3. Demonstrate the stack's operations within the main function.

# 3. Code Program

``````// Package declaration
package main

// Importing necessary packages
import "fmt"

// Stack type based on a slice
type Stack []int

// Push adds an item to the stack
func (s *Stack) Push(v int) {
*s = append(*s, v)
}

// Pop removes and returns the top item from the stack
func (s *Stack) Pop() int {
res := (*s)[len(*s)-1]
*s = (*s)[:len(*s)-1]
return res
}

// Peek returns the top item from the stack without removing it
func (s *Stack) Peek() int {
return (*s)[len(*s)-1]
}

// Main function demonstrating stack operations
func main() {
var s Stack

s.Push(1)
s.Push(2)
s.Push(3)

fmt.Println("Top of the stack:", s.Peek())
fmt.Println("Popped from stack:", s.Pop())
fmt.Println("Stack after pop:", s)
}
``````

### Output:

```Top of the stack: 3
Popped from stack: 3
Stack after pop: [1 2]
```

# 4. Step By Step Explanation

1. Stack Definition: We defined a new type Stack which is essentially a slice of integers. This will serve as our underlying data structure.

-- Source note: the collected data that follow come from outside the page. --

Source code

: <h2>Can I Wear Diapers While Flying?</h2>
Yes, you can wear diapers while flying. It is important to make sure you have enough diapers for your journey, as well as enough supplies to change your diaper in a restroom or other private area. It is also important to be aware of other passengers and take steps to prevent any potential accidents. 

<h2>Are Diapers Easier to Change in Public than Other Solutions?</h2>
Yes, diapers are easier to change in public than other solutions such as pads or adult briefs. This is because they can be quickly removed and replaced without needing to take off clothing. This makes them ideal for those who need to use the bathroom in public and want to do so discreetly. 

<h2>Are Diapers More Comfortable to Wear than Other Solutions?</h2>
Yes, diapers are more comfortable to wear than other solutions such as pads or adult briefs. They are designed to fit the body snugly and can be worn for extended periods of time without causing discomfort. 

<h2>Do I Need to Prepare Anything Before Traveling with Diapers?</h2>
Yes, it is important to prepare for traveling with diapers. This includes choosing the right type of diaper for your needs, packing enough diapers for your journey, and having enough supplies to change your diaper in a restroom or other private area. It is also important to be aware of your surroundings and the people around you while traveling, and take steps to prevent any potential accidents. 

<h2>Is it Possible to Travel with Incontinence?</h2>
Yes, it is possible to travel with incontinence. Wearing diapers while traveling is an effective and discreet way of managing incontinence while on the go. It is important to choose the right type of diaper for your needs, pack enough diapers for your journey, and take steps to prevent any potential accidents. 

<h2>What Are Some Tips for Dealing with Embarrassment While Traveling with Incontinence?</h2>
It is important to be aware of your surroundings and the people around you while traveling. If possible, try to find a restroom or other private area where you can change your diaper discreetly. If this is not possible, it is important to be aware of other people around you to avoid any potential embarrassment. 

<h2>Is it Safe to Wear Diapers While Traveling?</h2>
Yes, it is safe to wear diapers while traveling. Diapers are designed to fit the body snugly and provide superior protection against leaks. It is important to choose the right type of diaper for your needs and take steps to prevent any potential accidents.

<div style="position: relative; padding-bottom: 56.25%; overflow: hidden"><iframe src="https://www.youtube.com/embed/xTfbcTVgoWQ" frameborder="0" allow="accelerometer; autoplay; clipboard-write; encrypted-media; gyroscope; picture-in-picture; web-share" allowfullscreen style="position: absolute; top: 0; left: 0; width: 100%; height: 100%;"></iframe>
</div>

2. Push Operation: The Push method appends an element to the end of the slice, which represents the top of the stack.

3. Pop Operation: The Pop method removes the last element (the top of the stack) and returns its value.

4. Peek Operation: The Peek method returns the top element without modifying the stack.

5. Main Function: We demonstrate the operations of the stack by pushing three integers onto it, peeking to see the top, and then popping an element.

The beauty of Go slices makes it especially easy and efficient to implement a stack. This structure is not only a foundation in computer science but is also used in many real-world applications, from parsing expressions to tracking function calls.